ここで目出度く釈放されれば良いのですが、力及ばず勾留請求をされた場合、被疑者は、裁判所に移動して
裁判官から勾留質問を受け、事情を聞かれます。裁判官は、検察官から送られた捜査の記録と勾留質問の内容から勾留するか否かを決めます。
弁護人は、勾留決定が出る前は、裁判官に勾留要件がないことをアピールし、勾留決定後は、「準抗告」という勾留決定に対する不服申し立てを行います。準抗告は、勾留決定した裁判官とは異なる3人の裁判官による合議制で、これにより勾留決定が取り消されることもあります。
さて、準抗告でも勾留が維持された場合、10日間の勾留が続きます。

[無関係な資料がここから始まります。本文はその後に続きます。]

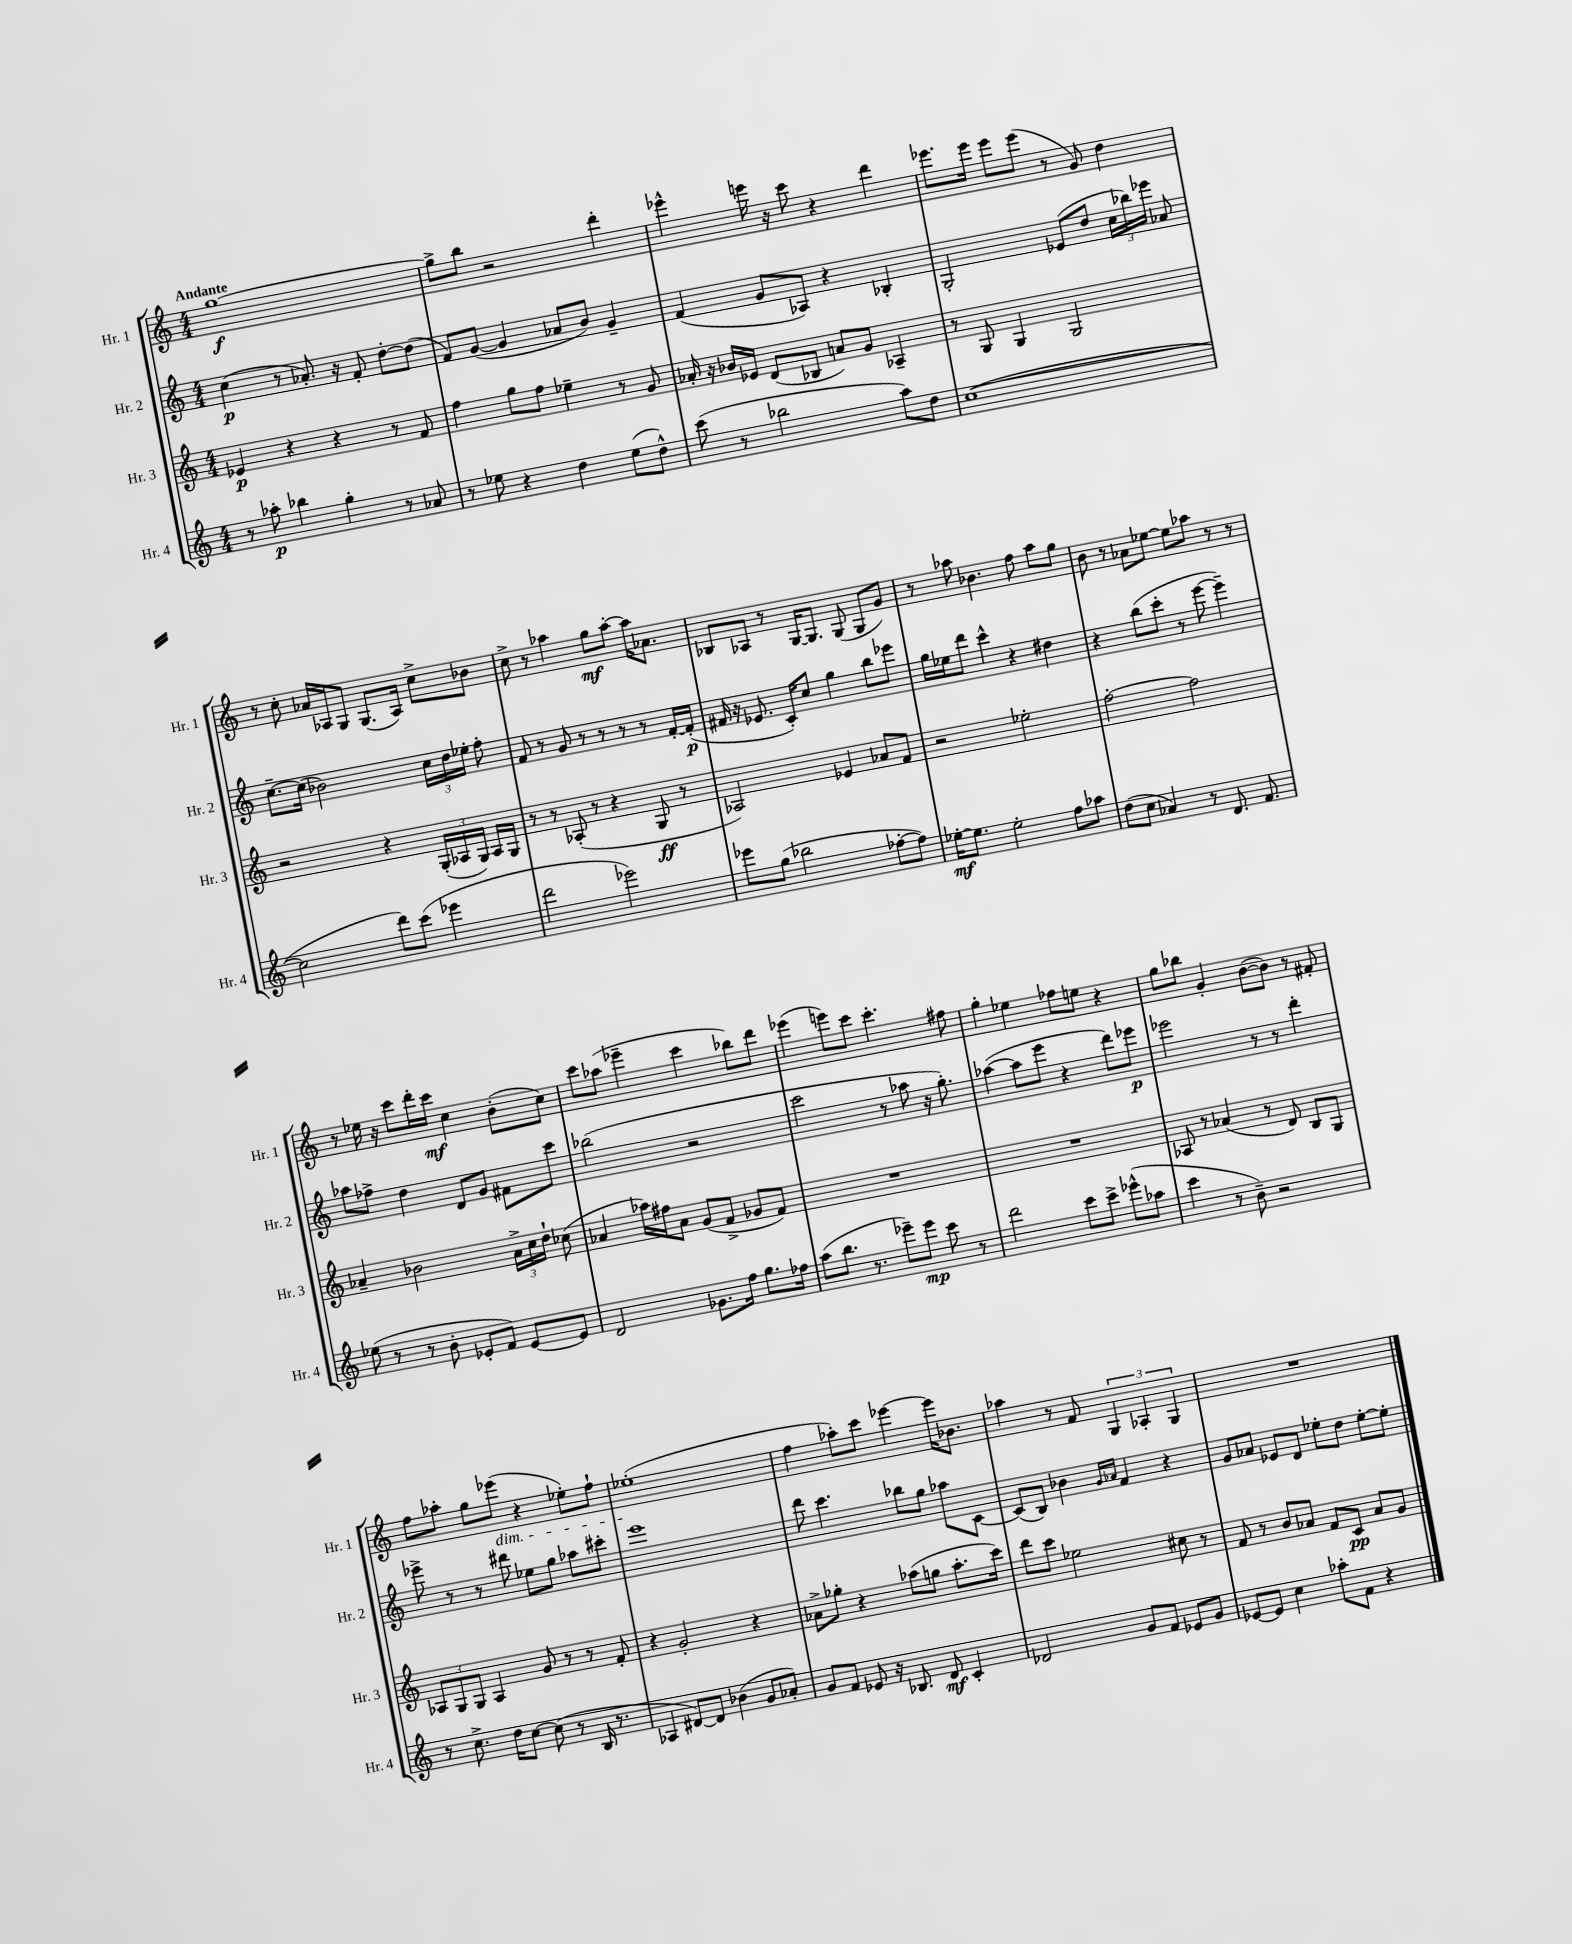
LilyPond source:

<<
\new StaffGroup <<
\new Staff = "s0" \with { instrumentName = "Hr. 1" shortInstrumentName = "Hr. 1" } {
    \clef treble \key c \major \numericTimeSignature \time 4/4 \tempo "Andante"
    \autoBeamOff g''1~\f |
    g''8[-> b''8] r2 d'''4-. |
    ees'''4-^ e'''16 r16 c'''8 r4 d'''4 |
    ees'''8.[ ees'''16] ees'''8[ ees'''8]( r8 g'8) d''4 |
    r8 c''8-. aes'16[ aes16 g8] g8.[( aes16]) c''8[-> bes'8] |
    c''8-> r8 aes''4 g''8[\mf aes''8]~-. aes''16[ aes'8.] |
    bes8[ aes8] r8 g16[~ g8.] g8( g8[ g'8]) |
    r8 aes''8 bes'4. f''8 aes''8[ g''8] |
    b'8 r8 aes'8[ ees''8]~ ees''8[ aes''8] r8 r8 |
    r8 ees''16 r16 c'''8[ d'''16-. c'''16]\mf c''4 b'8[-.( c''8]) |
    c'''8[ aes''8]( ees'''4-- c'''4 bes''8[) d'''8] |
    ees'''4( e'''8[) c'''8] c'''4.-. fis''8 |
    g''4-. ees''4 fes''8[ e''8] r4 |
    g''8[ bes''8] g'4-. b'8[~( b'8]) r8 fis'8-. |
    f''8[ aes''8]-. g''8[ ees'''8]\dim( r4 ees''8[-.) f''8]-! |
    ees''1-.\!( |
    f''4 aes''8[-.) c'''8] ees'''4~ ees'''16[ bes'8.] |
    aes''4 r8 f'8 \tuplet 3/2 { g4 aes4-. g4 } |
    R1 \bar "|." |
}
\new Staff = "s1" \with { instrumentName = "Hr. 2" shortInstrumentName = "Hr. 2" } {
    \clef treble \key c \major \numericTimeSignature \time 4/4
    \autoBeamOff c''4\p( r8 aes'8.-.) r16 f'8-. d''8[~-. d''8]( |
    f'8[) g'8]~( g'4 aes'8[ b'8]) g'4-- |
    f'4( g'8[ aes8]) r4 bes4-. |
    g2-. ees'8[( d''8] \tuplet 3/2 { c''16[ bes''16) ees'''16] } aes'8 |
    c''8.[~-- c''16]( bes'2) \tuplet 3/2 { c''16[ d''16 ees''16]-. } f''8-. |
    f'8 r8 g'8 r8 r8 r8 r8 f'16[~-. f'16]-.\p( |
    fis'16 r16 ees'8. c'16[-.) c''8] g''4 b''8[ ees'''8] |
    g''16[ ees''16 d'''8] c'''4-^ r4 dis''4 |
    r4 b''8[( c'''8]-. r8 e'''8~ e'''4--) |
    aes''8[ fes''8]-> d''4 d'8[ g'8] fis'8[ c'''8] |
    bes''2( r2 |
    c'''2 r8 aes''8 r16 g''8.-.) |
    aes''4~( aes''8[ e'''8] r4 d'''8[) ees'''8]\p |
    ees'''2 r8 r8 d'''4-. |
    ees'''8-> r8 r8 dis'''8 ees''8[ g''8] aes''8[ cis'''8]-. |
    e'''1 |
    d'''8 c'''4. bes''8[ g''8] aes''8[ c'8]~ |
    c'8[( b8]) bes'4 \grace { g'16[ aes'16] } f'4 r4 |
    g'8[ aes'8] ees'8[ d'8] ees''8[-. d''8] ees''8[~-. ees''8]-. \bar "|." |
}
\new Staff = "s2" \with { instrumentName = "Hr. 3" shortInstrumentName = "Hr. 3" } {
    \clef treble \key c \major \numericTimeSignature \time 4/4
    \autoBeamOff ees'4\p r4 r4 r8 f'8 |
    f''4 g''8[ f''8] ees''4-- r8 g'8 |
    aes'16-. r16 bes'16[ ees'16] d'8[( bes8] a'8[) g'8] aes4-- |
    r8 g8 g4 g2 |
    r2 r4 \tuplet 3/2 { g16[-.( aes16 g16]) } aes16[ g16] |
    r8 r8 aes8-.( r8 r4 g8\ff r8 |
    aes2) ees'4 aes'8[ f'8] |
    r2 ees''2-. |
    f''2~-. f''2 |
    aes'4-- bes'2 \tuplet 3/2 { aes'16[-> c''16 d''16]-! } ces''8( |
    aes'4 aes''16[) fis''16 aes'8] g'8[( f'8]-> ges'8[ f'8]) |
    R1 |
    R1 |
    aes8 r8 aes'4( r8 d'8) b8[ g8] |
    \tuplet 3/2 { aes8[ g8 g8] } aes4 g'8 r8 r8 f'8-. |
    r4 g'2-. r4 |
    aes'8[-> ges''8]-. r4 aes''8[( g''8] aes''8.[-. c'''16]) |
    d'''8[ c'''8] ees''2 cis''8 r8 |
    f'8 r8 b'8[ aes'8] f'8[ c'8]\pp aes'8[ g'8] \bar "|." |
}
\new Staff = "s3" \with { instrumentName = "Hr. 4" shortInstrumentName = "Hr. 4" } {
    \clef treble \key c \major \numericTimeSignature \time 4/4
    \autoBeamOff r8 aes''8-.\p bes''4 g''4-. r8 aes'8 |
    r8 ees''8 r4 d''4 ees''8[( d''8]-^) |
    c'''8( r8 bes''2 a''8[) d''8] |
    c''1~( |
    c''2 d'''8[) c'''8]( ees'''4 |
    d'''2 ees'''2) |
    ees'''8[ g''8]( bes''2 fes''8[~-. fes''8]) |
    ees''16[~-.\mf ees''8.] ees''2-. f''8[ aes''8] |
    d''8[( c''8] aes'4) r8 d'8. f'8. |
    ees''8( r8 r8 b'8-. ees'8[-. f'8]) ees'8[~ ees'8] |
    d'2 ges'8.[ f''16] g''8.[ fes''16] |
    a''8[( b''8.] r8. ees'''8[--) ees'''8]\mp c'''8 r8 |
    d'''2 c'''8[ c'''8]-> ees'''8[-^( aes''8] |
    c'''4 r8 b'8--) r2 |
    r8 c''8.-> d''16[ c''8]~ c''8( r8 b16 r8. |
    aes4 dis'8[~) dis'8] bes'4( g'8[ aes'8]-.) |
    g'8[ f'8] ees'8 r16 bes8. d'8\mf c'4-. |
    des'2 g'8[ f'8] ees'8[ g'8] |
    ees'8[~ ees'8] c''4 aes''8[-. f'8] r4 \bar "|." |
}
>>
>>
\layout { \context { \Score \remove "Bar_number_engraver" } }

(なお、勾留は一度に限り延長することができ、勾留期間は最長20日間になります。もっとも、弁護人が、10日間丸々延長しないように、検察官や裁判官に働きかけるのは勾留請求の時と同じです。)勾留されている間、警察、検察官による捜査が行われます。
弁護人は、適宜面会に訪れ、取調べ状況を聞き、供述のアドバイスをするとともに、警察官や検察官と面会し、捜査の状況、どんな証拠があるのか等の情報収集をします。そして、勾留期間が満了になった時、検察官が起訴するかしないかを決定します。
弁護人は、検察官がこの判断をするまでの間に、収集した捜査情報を基に、起訴しようとする犯罪事実の立証の困難性や、情状をアピールして検察官が不起訴の処分をするよう働きかけます。
もっとも、弁護人も事件の筋を変えることはできません。勾留されるべきでない事件の勾留を阻止する、起訴されるべきでない事件の起訴を阻止する。人権が保障された適性な手続きで真実の発見をするという刑事手続きをまっとうさせるのが、弁護人の役割と考えます。